Repeat word for word the lines from the first one through the line with "忘于奢靡。古往今来，成功的.创业者大都经过艰苦奋斗阶", both included.

(STUDY MATERIAL)

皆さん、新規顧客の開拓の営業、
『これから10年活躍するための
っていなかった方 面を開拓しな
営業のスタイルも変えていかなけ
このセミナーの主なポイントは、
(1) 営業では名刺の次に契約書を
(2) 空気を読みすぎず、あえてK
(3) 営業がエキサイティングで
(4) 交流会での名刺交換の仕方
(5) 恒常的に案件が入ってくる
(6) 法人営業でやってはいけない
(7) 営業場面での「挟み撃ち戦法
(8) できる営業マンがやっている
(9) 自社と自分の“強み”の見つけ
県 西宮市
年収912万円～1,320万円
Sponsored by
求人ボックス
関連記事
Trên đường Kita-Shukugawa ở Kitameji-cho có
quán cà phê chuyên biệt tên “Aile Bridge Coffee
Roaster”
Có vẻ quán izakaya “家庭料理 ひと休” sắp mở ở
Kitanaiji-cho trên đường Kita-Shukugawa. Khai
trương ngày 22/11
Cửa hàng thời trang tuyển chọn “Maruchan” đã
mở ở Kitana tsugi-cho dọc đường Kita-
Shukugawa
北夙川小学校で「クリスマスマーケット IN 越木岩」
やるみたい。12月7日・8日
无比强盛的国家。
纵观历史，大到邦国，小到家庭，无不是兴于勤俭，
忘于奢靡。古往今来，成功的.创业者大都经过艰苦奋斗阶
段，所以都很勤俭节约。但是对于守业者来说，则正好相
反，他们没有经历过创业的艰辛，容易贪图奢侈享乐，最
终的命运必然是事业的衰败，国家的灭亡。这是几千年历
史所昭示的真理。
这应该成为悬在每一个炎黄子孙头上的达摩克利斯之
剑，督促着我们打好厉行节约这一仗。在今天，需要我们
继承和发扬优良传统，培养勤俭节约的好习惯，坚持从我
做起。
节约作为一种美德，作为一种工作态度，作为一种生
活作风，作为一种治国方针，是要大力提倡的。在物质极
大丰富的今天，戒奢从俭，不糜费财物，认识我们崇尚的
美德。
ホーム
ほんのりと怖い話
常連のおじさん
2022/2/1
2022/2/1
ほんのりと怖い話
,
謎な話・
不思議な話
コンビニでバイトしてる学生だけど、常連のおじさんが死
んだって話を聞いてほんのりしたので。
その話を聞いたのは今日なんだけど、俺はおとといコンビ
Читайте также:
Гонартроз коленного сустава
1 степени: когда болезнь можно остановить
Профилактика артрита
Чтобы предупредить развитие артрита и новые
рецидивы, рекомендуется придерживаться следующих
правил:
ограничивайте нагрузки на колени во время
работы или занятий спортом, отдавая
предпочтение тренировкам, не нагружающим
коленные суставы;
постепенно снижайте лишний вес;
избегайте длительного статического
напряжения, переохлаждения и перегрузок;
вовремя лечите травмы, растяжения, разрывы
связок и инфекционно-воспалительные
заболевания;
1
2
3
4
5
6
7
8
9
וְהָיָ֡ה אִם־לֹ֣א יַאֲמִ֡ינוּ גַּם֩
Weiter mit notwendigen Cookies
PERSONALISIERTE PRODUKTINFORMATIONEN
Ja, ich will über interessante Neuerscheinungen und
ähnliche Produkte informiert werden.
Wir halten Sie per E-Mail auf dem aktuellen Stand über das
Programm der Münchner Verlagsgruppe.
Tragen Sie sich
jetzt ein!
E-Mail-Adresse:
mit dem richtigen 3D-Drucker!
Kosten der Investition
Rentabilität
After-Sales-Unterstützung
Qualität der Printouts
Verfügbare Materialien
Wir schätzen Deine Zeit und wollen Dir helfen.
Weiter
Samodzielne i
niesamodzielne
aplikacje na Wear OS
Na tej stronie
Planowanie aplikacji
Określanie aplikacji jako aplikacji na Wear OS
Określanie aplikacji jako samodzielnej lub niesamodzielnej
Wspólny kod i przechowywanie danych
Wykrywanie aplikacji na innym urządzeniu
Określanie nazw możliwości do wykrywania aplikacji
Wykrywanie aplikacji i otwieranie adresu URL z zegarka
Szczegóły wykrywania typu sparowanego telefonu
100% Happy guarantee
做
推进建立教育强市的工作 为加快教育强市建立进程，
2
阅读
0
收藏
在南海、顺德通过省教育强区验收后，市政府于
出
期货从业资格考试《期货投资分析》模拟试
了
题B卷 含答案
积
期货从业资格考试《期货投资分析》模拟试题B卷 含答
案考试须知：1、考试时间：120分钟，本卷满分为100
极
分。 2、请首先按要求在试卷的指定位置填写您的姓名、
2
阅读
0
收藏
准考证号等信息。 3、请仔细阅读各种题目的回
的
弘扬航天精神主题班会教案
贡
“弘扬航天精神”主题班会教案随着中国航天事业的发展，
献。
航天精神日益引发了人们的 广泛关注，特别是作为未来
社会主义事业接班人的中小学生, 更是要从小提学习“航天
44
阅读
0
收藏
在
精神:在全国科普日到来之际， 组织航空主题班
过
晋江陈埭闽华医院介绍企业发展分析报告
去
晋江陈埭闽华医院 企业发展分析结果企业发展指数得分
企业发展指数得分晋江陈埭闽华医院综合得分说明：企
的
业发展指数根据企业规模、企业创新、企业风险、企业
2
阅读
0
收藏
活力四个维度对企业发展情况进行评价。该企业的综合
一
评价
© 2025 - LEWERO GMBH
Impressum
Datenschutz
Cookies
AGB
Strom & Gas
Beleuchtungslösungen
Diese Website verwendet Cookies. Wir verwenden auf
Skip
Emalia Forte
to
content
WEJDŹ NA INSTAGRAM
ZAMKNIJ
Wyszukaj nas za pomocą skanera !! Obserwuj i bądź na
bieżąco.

(End STUDY MATERIAL)

» OUTPUT FOR THIS EXERCISE:
皆さん、新規顧客の開拓の営業、
『これから10年活躍するための
っていなかった方 面を開拓しな
営業のスタイルも変えていかなけ
このセミナーの主なポイントは、
(1) 営業では名刺の次に契約書を
(2) 空気を読みすぎず、あえてK
(3) 営業がエキサイティングで
(4) 交流会での名刺交換の仕方
(5) 恒常的に案件が入ってくる
(6) 法人営業でやってはいけない
(7) 営業場面での「挟み撃ち戦法
(8) できる営業マンがやっている
(9) 自社と自分の“強み”の見つけ
県 西宮市
年収912万円～1,320万円
Sponsored by
求人ボックス
関連記事
Trên đường Kita-Shukugawa ở Kitameji-cho có
quán cà phê chuyên biệt tên “Aile Bridge Coffee
Roaster”
Có vẻ quán izakaya “家庭料理 ひと休” sắp mở ở
Kitanaiji-cho trên đường Kita-Shukugawa. Khai
trương ngày 22/11
Cửa hàng thời trang tuyển chọn “Maruchan” đã
mở ở Kitana tsugi-cho dọc đường Kita-
Shukugawa
北夙川小学校で「クリスマスマーケット IN 越木岩」
やるみたい。12月7日・8日
无比强盛的国家。
纵观历史，大到邦国，小到家庭，无不是兴于勤俭，
忘于奢靡。古往今来，成功的.创业者大都经过艰苦奋斗阶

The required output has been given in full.